On a point where the Task Force, other advocates, and Feldblum agree, HRC's Sainz noted, "Since the Supreme Court has yet to address either gender identity or sexual orientation claims under Title VII, a federal non-discrimination law will ensure long term protections for LGBT workers and provide additional clarity to employers about their obligations to LGBT people." He added that "[a]dministrative and court success compliment efforts to attain full protections for LGBT people legislatively."
Freedom to Work, along with Lambda Legal, has put that concept to work — further confounding Almeida as to why the Task Force has staked out the position it has — by successfully litigating a case before the EEOC on behalf of a transgender person.
"I would like to see the big national LGBT organizations use their ample budgets on a public education campaign to promote the historic nature of the Macy decision so that more LGBT Americans will know that the EEOC is open for business and willing to help," he said.

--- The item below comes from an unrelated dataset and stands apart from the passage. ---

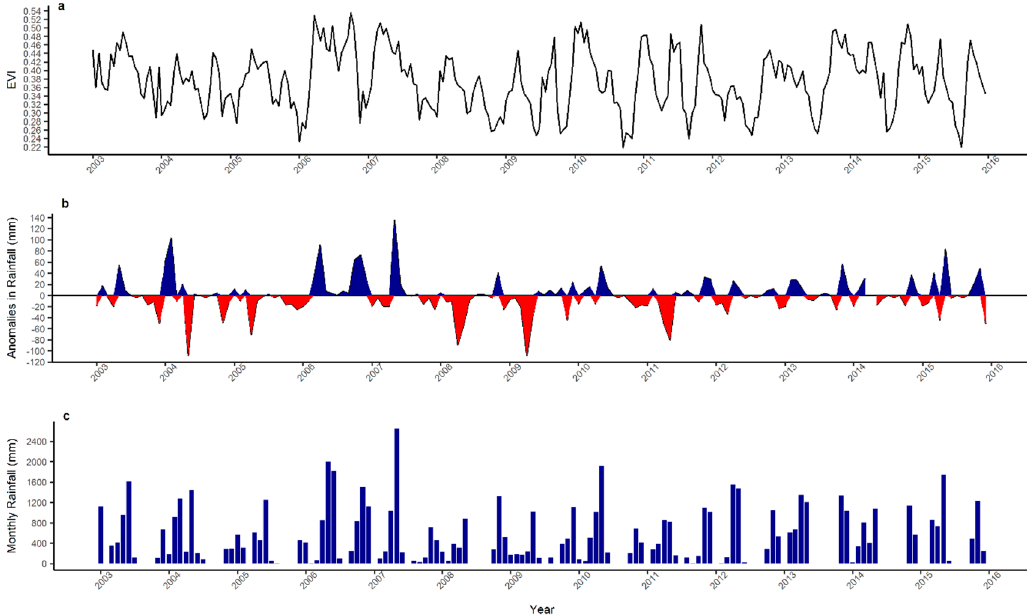
Figure 9. Temporal profiles for Shimba Hills National Reserve showing: ( a ) The EVI from MODIS spatially averaged over the study area; ( b ) Anomalies in rainfall computed from monthly TAMSAT data; ( c ) Monthly rainfall estimates from the TAMSAT data.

The biggest of those groups, HRC, had been slow to talk about the effect and impact of the Macy decision, but — particularly in light of last week's election results — appears to be ready to take up Almeida's challenge.
"Both the Macy v. Holder EEOC decision and the Office of Federal Contact Compliance Programs (OFCCP) Directive 2014-2 have provided real, immediate remedies for transgender workers," HRC's vice president for communications, Fred Sainz, told BuzzFeed on Tuesday, referencing the OFCCP's order — years after the issue was first raised — applying the Macy decision to existing federal contractor protections.
"In addition, LGB people may also have claims under Title VII if they have experienced discrimination that involves sex stereotyping," Sainz added, noting an area where recent EEOC decisions suggest further change could be coming. "Any LGBT worker who has experienced gender identity or sexual orientation based discrimination should consider filing a complaint with the EEOC. Once the amendments to Executive Order 11246 go into effect, LGB people working for a federal contractor who has a new or renewed contract may file a complaint with OFCCP. Transgender people working for a federal contractor who experience discrimination may file with OFCCP immediately."
Additional language was added to the story to clarify that EEOC Commissioner Feldblum made the statement in response to an inquiry from BuzzFeed News.